Transcribe the welfare passage verbatim, beginning at the words "Council estates moved" and stopping after the words "to match inflation).".

TEXT BLOCK =>
________________________________________

It was exacerbated by the expansion of the welfare state into supporting single parents who had never been married, or de facto couples, into paying more for every child, and so rewarding fecklessness. 

Council estates moved from being places were having a home was a privilege, earned by meeting minimum standards set by the owner (the council) and paid for, to places where anyone could go.  The result was that they became the breeding grounds for the parasitical entitlement led mob that recently went on a rampage.  

It is what happens when you reward fecklessness and bad behaviour, whilst penalising frugality and hard work.  Consider that the British government is currently printing money and producing ultra low interest credit on a scale that means the average bank account owner LOSES 5% of his money every year, but still insists on adjusting welfare to that inflation (although few working in the private sector are having pay rises to match inflation).   

Consider that there is a debate only now about whether to deny convicted rioters and looters welfare, or to evict them from council housing (and of course the shrill cries from the left about how "unfair" it is and it will just make them do it again - as if their policies stopped it).

________________________________________

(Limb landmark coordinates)
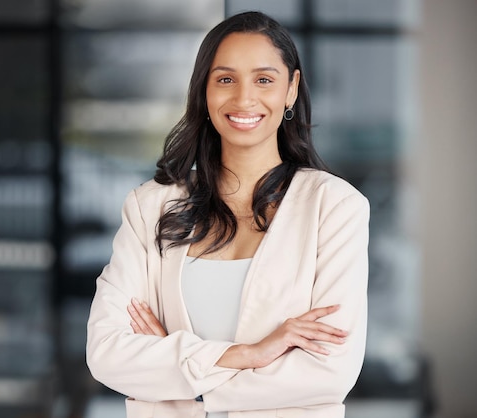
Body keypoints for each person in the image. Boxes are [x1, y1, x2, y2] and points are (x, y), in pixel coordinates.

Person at [86, 10, 369, 418]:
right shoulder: (150, 206)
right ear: (204, 90)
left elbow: (329, 371)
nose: (243, 99)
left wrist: (180, 380)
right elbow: (106, 353)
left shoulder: (335, 208)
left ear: (291, 89)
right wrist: (248, 354)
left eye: (264, 80)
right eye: (225, 79)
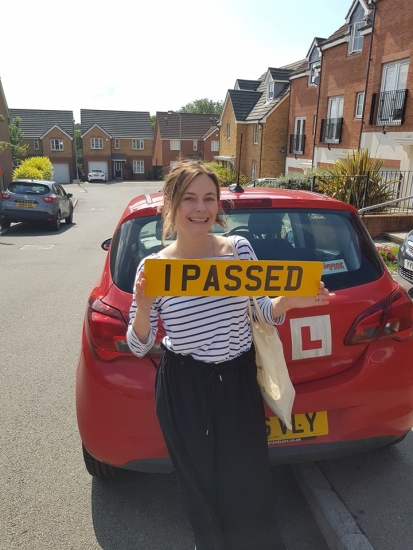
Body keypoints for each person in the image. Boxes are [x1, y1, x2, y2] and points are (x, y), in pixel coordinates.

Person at [126, 160, 334, 550]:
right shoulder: (153, 267)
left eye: (208, 198)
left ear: (218, 206)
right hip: (182, 386)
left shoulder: (238, 250)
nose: (200, 208)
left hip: (237, 381)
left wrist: (292, 300)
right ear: (171, 203)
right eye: (189, 198)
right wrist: (141, 304)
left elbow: (260, 311)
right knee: (197, 481)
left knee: (247, 480)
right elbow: (140, 344)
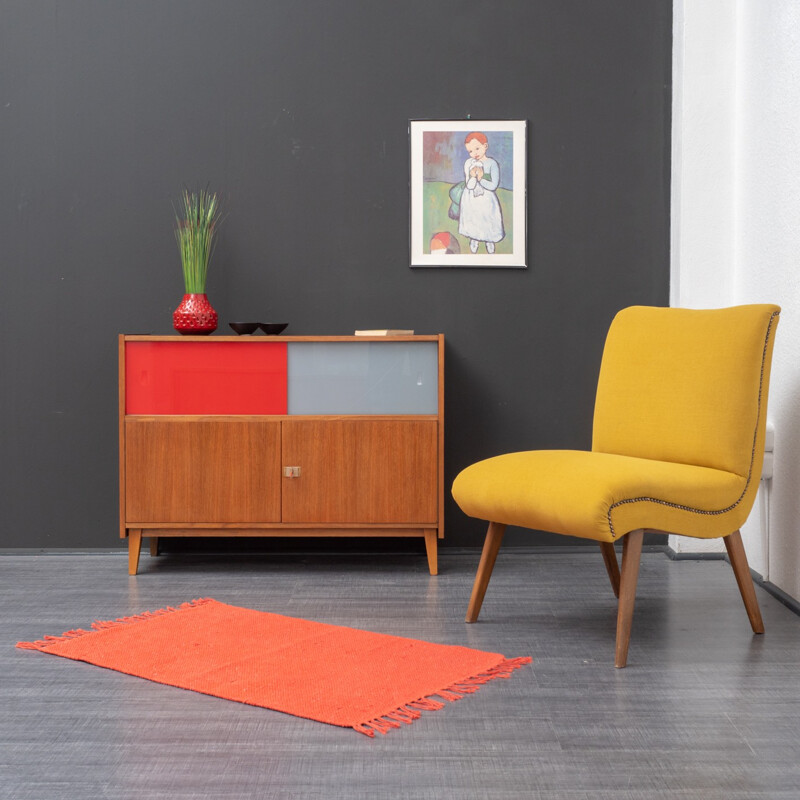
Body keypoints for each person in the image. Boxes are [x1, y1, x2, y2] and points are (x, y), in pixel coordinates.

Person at [458, 132, 505, 254]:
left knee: (487, 218)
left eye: (477, 148)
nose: (475, 153)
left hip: (487, 198)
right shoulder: (469, 163)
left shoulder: (492, 164)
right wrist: (473, 177)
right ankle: (474, 238)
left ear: (485, 146)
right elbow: (469, 185)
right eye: (470, 151)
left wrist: (480, 178)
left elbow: (493, 185)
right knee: (474, 218)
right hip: (471, 198)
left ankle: (490, 240)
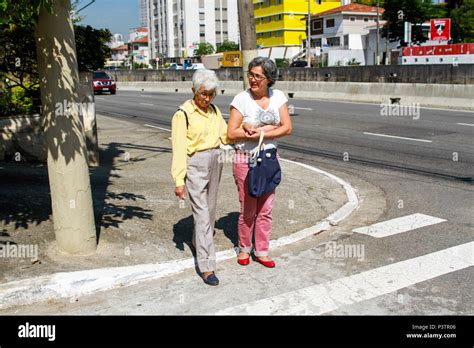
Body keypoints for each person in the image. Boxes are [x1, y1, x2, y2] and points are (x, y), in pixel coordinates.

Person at [227, 57, 292, 268]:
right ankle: (244, 248)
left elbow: (287, 128)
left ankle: (262, 250)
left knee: (265, 209)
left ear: (269, 79)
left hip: (269, 159)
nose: (252, 80)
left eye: (258, 76)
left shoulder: (278, 97)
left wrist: (259, 132)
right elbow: (232, 133)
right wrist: (264, 132)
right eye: (250, 74)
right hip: (245, 159)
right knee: (248, 208)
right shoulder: (241, 99)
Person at [171, 69, 229, 286]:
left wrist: (245, 130)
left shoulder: (214, 110)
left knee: (211, 209)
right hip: (194, 163)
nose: (206, 98)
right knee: (203, 214)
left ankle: (198, 241)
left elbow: (225, 135)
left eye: (211, 94)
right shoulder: (183, 114)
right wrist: (179, 179)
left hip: (216, 159)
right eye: (203, 93)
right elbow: (178, 149)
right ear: (194, 90)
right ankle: (207, 267)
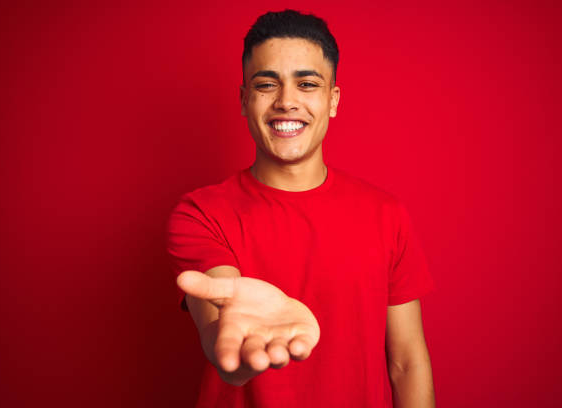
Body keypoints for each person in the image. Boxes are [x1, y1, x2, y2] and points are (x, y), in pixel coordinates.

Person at [167, 9, 436, 407]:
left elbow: (407, 363)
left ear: (333, 100)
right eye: (266, 84)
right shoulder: (200, 214)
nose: (286, 102)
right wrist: (236, 348)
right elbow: (220, 330)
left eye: (307, 84)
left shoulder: (386, 214)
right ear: (244, 101)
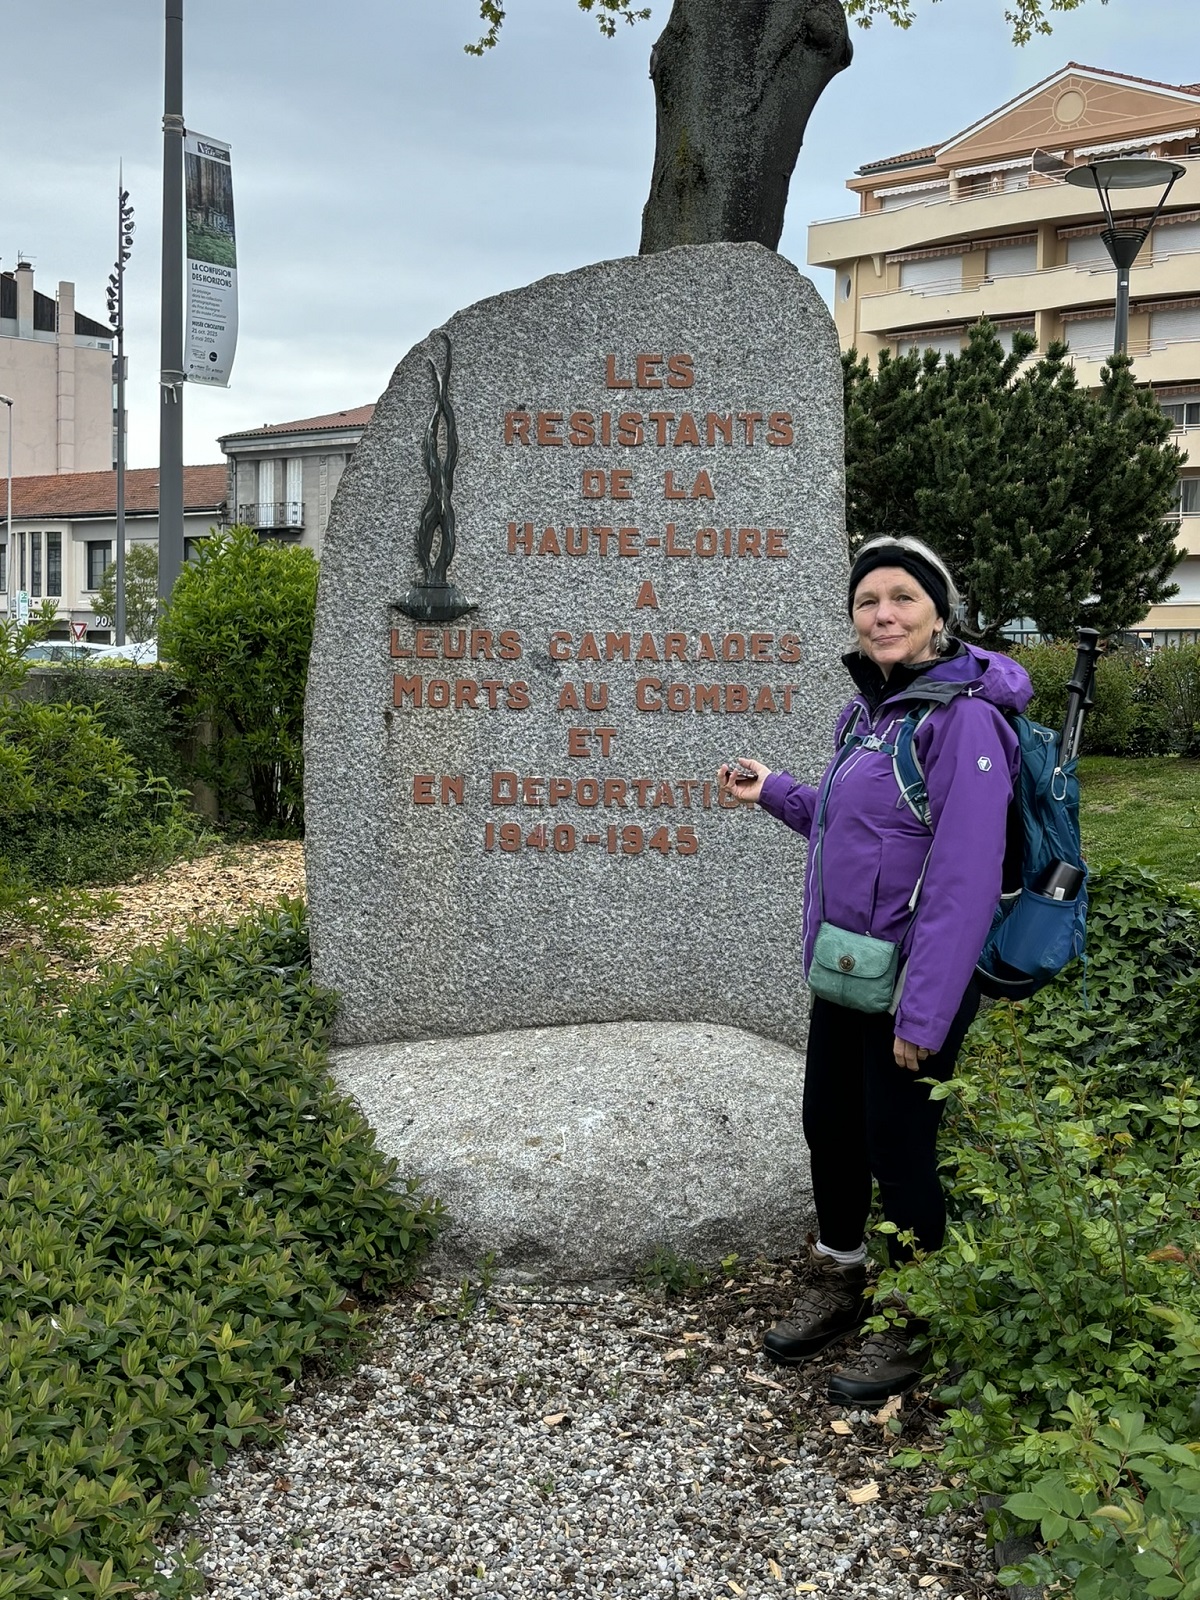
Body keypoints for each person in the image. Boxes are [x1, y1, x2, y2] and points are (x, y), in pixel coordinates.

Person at [718, 535, 1032, 1405]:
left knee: (899, 1144)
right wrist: (776, 790)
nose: (883, 614)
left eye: (902, 598)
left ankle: (919, 1312)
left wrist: (923, 1015)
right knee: (830, 1124)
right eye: (867, 601)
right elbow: (852, 826)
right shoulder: (869, 716)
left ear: (938, 615)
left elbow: (966, 879)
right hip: (850, 968)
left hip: (916, 983)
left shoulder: (963, 720)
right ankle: (843, 1276)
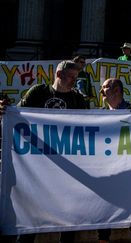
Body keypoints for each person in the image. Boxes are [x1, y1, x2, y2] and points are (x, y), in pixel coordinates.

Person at [16, 60, 88, 243]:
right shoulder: (38, 93)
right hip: (38, 165)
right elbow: (17, 115)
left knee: (68, 216)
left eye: (75, 77)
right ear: (58, 75)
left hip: (66, 166)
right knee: (31, 215)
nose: (74, 81)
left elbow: (88, 128)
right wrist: (5, 110)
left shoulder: (78, 100)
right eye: (71, 77)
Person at [97, 78, 131, 243]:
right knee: (105, 204)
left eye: (105, 87)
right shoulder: (98, 114)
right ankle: (103, 238)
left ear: (117, 90)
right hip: (107, 168)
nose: (101, 91)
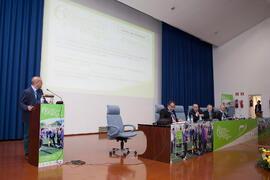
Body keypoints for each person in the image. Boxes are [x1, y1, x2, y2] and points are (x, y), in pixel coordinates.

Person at [19, 76, 43, 159]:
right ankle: (27, 153)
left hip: (38, 117)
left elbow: (42, 101)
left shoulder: (40, 91)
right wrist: (27, 107)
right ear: (37, 83)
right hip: (28, 117)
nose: (42, 83)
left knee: (36, 136)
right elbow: (21, 103)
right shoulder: (27, 92)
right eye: (41, 82)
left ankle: (35, 151)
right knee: (27, 136)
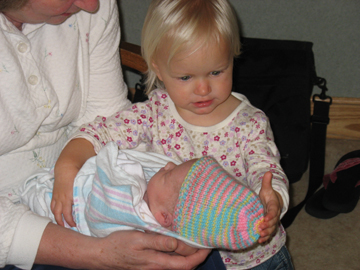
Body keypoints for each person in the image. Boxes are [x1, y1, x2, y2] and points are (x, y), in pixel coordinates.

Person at [54, 0, 293, 269]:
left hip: (253, 259)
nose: (203, 89)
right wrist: (66, 166)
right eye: (185, 77)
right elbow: (101, 133)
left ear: (232, 58)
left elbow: (266, 170)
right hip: (181, 254)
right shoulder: (154, 113)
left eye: (216, 72)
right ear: (158, 68)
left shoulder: (250, 122)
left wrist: (272, 200)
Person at [0, 0, 210, 269]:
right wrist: (98, 254)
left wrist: (150, 211)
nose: (92, 5)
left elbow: (109, 124)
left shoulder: (92, 5)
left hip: (84, 188)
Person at [21, 143, 264, 251]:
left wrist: (125, 169)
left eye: (168, 176)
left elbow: (104, 192)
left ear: (163, 217)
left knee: (34, 196)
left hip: (57, 207)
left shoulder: (131, 207)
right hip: (62, 181)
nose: (167, 164)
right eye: (173, 166)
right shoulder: (159, 199)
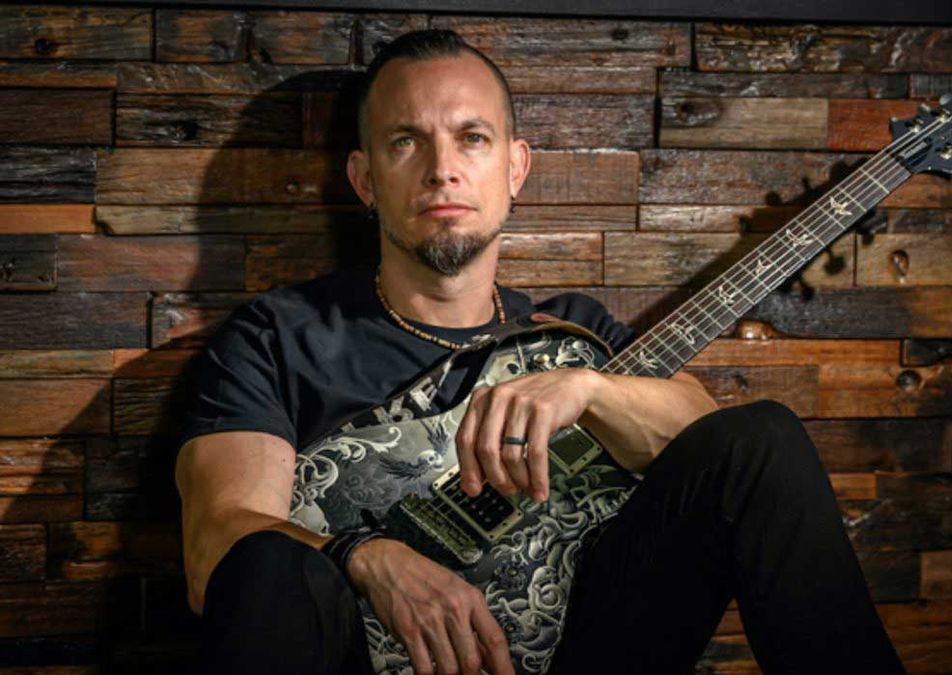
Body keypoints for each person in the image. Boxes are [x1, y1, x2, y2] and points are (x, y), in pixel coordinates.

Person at [175, 29, 904, 675]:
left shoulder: (574, 335)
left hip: (584, 648)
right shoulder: (280, 337)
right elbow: (219, 547)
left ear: (515, 168)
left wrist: (588, 389)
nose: (441, 168)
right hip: (354, 652)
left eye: (472, 138)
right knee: (271, 561)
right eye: (407, 141)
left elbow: (712, 446)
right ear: (365, 179)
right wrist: (368, 559)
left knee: (763, 437)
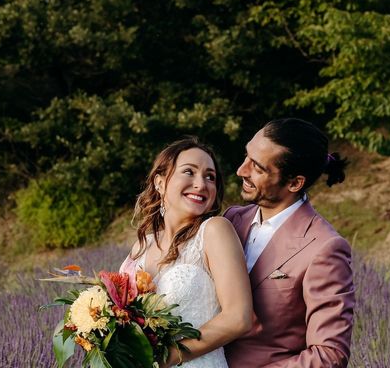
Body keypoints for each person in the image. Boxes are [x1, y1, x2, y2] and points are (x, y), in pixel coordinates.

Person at [224, 118, 355, 368]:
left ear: (295, 183)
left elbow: (330, 355)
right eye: (246, 156)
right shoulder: (231, 220)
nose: (241, 170)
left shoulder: (325, 248)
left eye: (258, 168)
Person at [120, 137, 252, 368]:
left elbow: (238, 318)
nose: (201, 184)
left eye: (210, 177)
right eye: (189, 172)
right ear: (160, 183)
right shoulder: (142, 246)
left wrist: (160, 359)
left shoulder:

________________________________________

SOLUTION TO THIS EXERCISE =>
Council estates moved from being places were having a home was a privilege, earned by meeting minimum standards set by the owner (the council) and paid for, to places where anyone could go.  The result was that they became the breeding grounds for the parasitical entitlement led mob that recently went on a rampage.  

It is what happens when you reward fecklessness and bad behaviour, whilst penalising frugality and hard work.  Consider that the British government is currently printing money and producing ultra low interest credit on a scale that means the average bank account owner LOSES 5% of his money every year, but still insists on adjusting welfare to that inflation (although few working in the private sector are having pay rises to match inflation).